Sabores ártabros-A Maruxaina. Una sirena varada en Curuxeiras

José Perales Garat

Cuando me enteré en la prensa de que un cocinero local estaba detrás de conseguir la concesión del antiguo Yate, me llevé una gran alegría: Volvía a abrir un local que para mí tenía mucho significado por ser parte de los primeros pasos de lo que hoy es mi familia en un entorno que para mí siempre ha sido uno de los más fabulosos paisajes urbanos de Ferrol. Sí: algunos tenemos la manía de deconstruir para volver a construir, o de derribar en nuestra mente lo que, a nuestro entender, afea un espacio humanizado, así como hacen los cocineros modernos con ciertos platos… con desigual suerte en ambos casos.

La cosa es que en el artículo se mencionaban las iniciales del empresario hostelero que
andaba detrás del asunto, un tal AGR… y entonces pensé que tenía que ser Álvaro, ese compañero de clase de toda la vida con el que aprendí lo poco que sé de fotografía, con el que crecí y con el que de tantas cosas hablamos (también de cocina) la decena larga de años en los que fuimos compañeros de colegio. Álvaro, como muchos sabéis, lleva la cocina en las venas, ya que es uno de los herederos de la tradición culinaria de ese añorado Casa Tomás que tantos opíparos banquetes ofrecía cuando sus puertas eran un continuo ir y venir.

Recordé en apenas un instante cuando me contó que cambiaba de carrera porque quería irse a Santiago a estudiar lo que siempre había sido su pasión, recordé la visita que le hice en Madrid cuando trabajaba para una empresa cervecera que no tenía la fama de la que goza ahora, recordé buscarlo en Coruña y alguna de sus reflexiones acerca de que a los ferrolanos nos costaba abandonar nuestros hábitos, y le escribí un mensaje preguntándole si era él el que andaba detrás del asunto, a lo que me contestó que fuera discreto, que las cosas tienden a torcerse más veces de las que nos gustaría.
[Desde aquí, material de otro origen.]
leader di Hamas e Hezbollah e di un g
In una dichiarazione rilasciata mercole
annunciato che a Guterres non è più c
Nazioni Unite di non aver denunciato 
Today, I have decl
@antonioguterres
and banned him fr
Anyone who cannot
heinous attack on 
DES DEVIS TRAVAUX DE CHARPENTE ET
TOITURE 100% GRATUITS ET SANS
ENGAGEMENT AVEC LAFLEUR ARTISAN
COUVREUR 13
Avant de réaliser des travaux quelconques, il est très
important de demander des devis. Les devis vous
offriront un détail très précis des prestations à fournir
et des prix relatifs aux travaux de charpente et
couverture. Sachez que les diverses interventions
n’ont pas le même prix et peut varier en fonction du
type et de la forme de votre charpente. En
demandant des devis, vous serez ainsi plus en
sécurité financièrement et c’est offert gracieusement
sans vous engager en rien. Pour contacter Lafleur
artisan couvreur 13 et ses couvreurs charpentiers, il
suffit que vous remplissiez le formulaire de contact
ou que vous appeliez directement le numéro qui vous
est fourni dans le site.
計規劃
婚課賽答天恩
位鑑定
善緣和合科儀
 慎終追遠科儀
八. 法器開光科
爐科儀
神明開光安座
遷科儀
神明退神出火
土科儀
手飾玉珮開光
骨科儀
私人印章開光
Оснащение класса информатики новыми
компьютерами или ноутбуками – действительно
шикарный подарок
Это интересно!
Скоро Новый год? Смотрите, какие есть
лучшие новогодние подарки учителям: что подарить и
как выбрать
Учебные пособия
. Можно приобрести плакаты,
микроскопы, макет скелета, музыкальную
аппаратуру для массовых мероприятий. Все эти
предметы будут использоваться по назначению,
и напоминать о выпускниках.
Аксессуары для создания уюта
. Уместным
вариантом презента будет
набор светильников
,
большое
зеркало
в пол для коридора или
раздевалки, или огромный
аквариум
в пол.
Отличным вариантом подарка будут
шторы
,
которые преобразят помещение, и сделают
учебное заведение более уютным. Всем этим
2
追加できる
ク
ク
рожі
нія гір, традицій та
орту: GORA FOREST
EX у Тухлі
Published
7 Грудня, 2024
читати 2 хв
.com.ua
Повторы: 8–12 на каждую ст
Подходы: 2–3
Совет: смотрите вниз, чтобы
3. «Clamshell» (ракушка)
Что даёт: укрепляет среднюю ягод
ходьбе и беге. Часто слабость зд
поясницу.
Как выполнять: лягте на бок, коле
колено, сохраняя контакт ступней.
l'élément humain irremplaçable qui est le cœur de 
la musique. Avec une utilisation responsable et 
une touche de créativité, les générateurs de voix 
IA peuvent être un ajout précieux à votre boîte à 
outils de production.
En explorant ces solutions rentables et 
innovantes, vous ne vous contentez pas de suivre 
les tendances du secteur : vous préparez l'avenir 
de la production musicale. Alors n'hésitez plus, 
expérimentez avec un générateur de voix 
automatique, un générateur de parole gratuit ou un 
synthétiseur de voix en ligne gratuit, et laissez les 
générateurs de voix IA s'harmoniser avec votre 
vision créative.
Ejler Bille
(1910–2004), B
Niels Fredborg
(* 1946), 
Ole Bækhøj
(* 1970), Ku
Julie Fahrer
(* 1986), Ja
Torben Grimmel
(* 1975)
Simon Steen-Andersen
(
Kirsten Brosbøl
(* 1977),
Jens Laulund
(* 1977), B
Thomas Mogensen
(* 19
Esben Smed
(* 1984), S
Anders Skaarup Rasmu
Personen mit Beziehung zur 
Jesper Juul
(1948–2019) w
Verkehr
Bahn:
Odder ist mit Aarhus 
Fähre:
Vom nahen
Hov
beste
Hoy, después de una absoluta deconstrucción, A Maruxaina es una sirena varada en
Curuxeiras que nos lleva de viaje a los lejanos mares de Japón y México y a otros en los que se fusionan sabores, texturas y olores que -seguro que él tenía razón- a los ferrolanos nos costaba reconocer como nuestros, tal vez por esa crisis que nunca acaba de irse y que nos dejó tan faltos de amor propio y de ganas de emprender. Sólo por eso, por haberse ido y haber vuelto, ya merecería que nos acercáramos a ver qué se cuece por allí, pero hay mucho más: un local cuidado, una situación excepcional en el barrio en el que nació la ciudad, una oferta totalmente diferente y una sabiduría en los fogones que sólo tienen los que han dado sus primeros pasos entre ellos.

Puede ser que Álvaro, que como todos sus hermanos hizo bastante más que sus pinitos en la natación, sea esa sirena que nos atrae con unos cantos extraños, una maruxaina gallega que ha viajado tanto que dice nigiri, maki, uramaki, sashimi, chipotle o pibil y que nos atrae a unas rocas que sólo encierran el peligro de que queramos saber más y vayamos saliendo de ese letargo que está durando demasiados años ya y que nos hizo olvidarnos de que siempre fuimos la más cosmopolita de las ciudades gallegas.

Y creedme cuando os digo (cosas de conocernos y ser amigos desde hace más de cuatro décadas), que el timonel de esta nave sabe capear las peores tempestades y cantar mientras espera la bonanza, y que sabrá renacer en forma de pez o de humano cuando haga falta, ya sea cocinando como los ángeles o apenas tratando un producto que siempre ha respetado con la misma honestidad que ha demostrado en todo lo que ha hecho, como me contó siendo chef en Baleares, cuando cambió de proveedores ante la sospecha de que le intentaban dar gato por liebre. Aunque en realidad él no ha vuelto porque nunca se había ido, y también porque en su carta nos demuestra que todavía no ha acabado el viaje, solo que ahora nos ha invitado a todos a acompañarle.